Shaun adjusted his glasses on the bridge of his nose and looked down at him with a frown that like a permanent signature was still inking his features.
"Well, how should I know, Miles? I'm not in your bloody head, now am I?"
Desmond shook his head, somehow still disappointed by Shaun's typical indifferent attitude towards anything that was related to him, and yet knowing he should not really care because Shaun did not matter.
But then, Shaun did something unexpected. He touched him. He willingly touched him, and Desmond looked up in surprise. The hand was resting heavily on his shoulder, in a rare demonstration of support, (or was he reading too much into it?) and Desmond wondered if it would be wise to trust it.
"It was most probably some weird dream caused by Mulholland Drive you watched last night. Now get up and clear your head before going back to bed. We have a long day today, and I can't have you moping about the place because you were too scared to go back to sleep."
Desmond felt indignation crawl up his groggy conscious at the suggestion of those words. He swept Shaun's hand away, and couldn't help but notice how Shaun clenched it as if regretting ever giving him a supporting hand, ambiguous, trivial, and unasked for as it was.
"I don't even remember what I was dreaming about." He whined, and earned himself a smirk from the historian, as the hand unclenched, and the tension dissolved into the air for the moment.
"Good. Now get up and do something about your throat. You sound funny."
Desmond nodded, and tried for the last time to recollect his dream. He remembered darkness, paralysis, and screaming, but those might as well have been what he was experiencing while half-awake.
Out of the corner of his eyes, he watched Shaun leave. Suddenly, he was engulfed with a kind of tender sadness that reeked of loneliness and despair. Desmond cradled his head in his hands, and took several deep breaths. He had been always living a lonely life, breaking ties with his family when he was barely sixteen, and unable to form new relationships out of the fear of getting discovered. Always on the run, always on his own, he was not a man to feel the need to rely on others. Then why that spot on his shoulder, where Shaun's hand had been resting a moment ago, still tingled and buzzed as if a new pulse had been revived in there? Why was Desmond missing the warmth as intensely as one missed a dead beloved? Why had he suddenly felt the urge to shout after Shaun, to make him halt and turn around, to ask him to stay? Why had he thought that Shaun, out of all the people he could have chosen to ask for emotional support, would be able or even willing to cure his solitary heart?
Why had he even thought that he needed to be cured?

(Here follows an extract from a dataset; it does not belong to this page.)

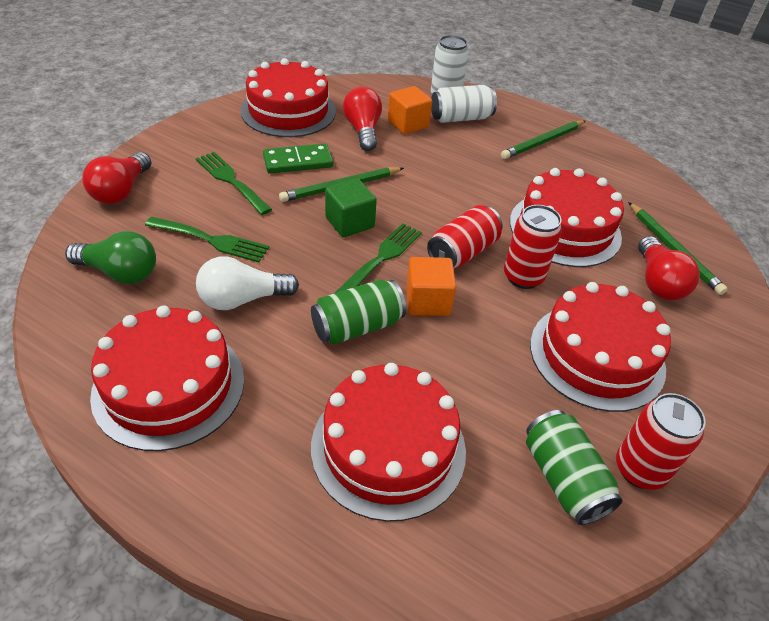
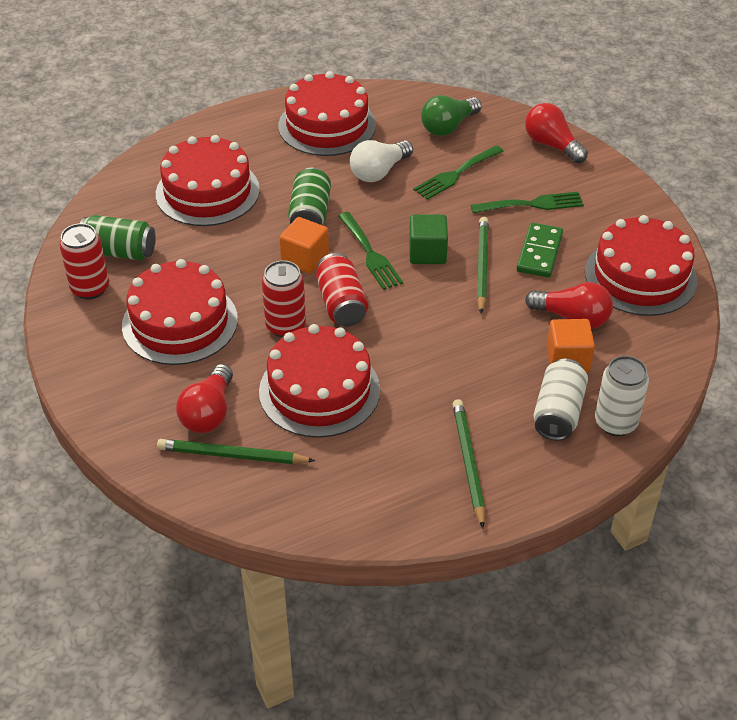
camera: 125 degrees right, 0 degrees up
(243, 299) = (379, 172): white light bulb -> white light bulb turned 150 degrees counterclockwise
(657, 282) = (209, 412): red light bulb -> red light bulb turned 105 degrees counterclockwise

Desmond was fine, and nothing in the world could prove him otherwise. He would not turn out like Subject 16 simply because he was not Subject 16; he would not take himself out of the picture, because the picture was nothing but him, a blown-up photograph of all his responsibilities and duties, all his strengths and weaknesses, and if he were to fall apart, so would the whole picture, the whole assassin's community, the whole world.
You had to be fine long enough for the picture to hold together until it was completed, and Desmond was fine. Period.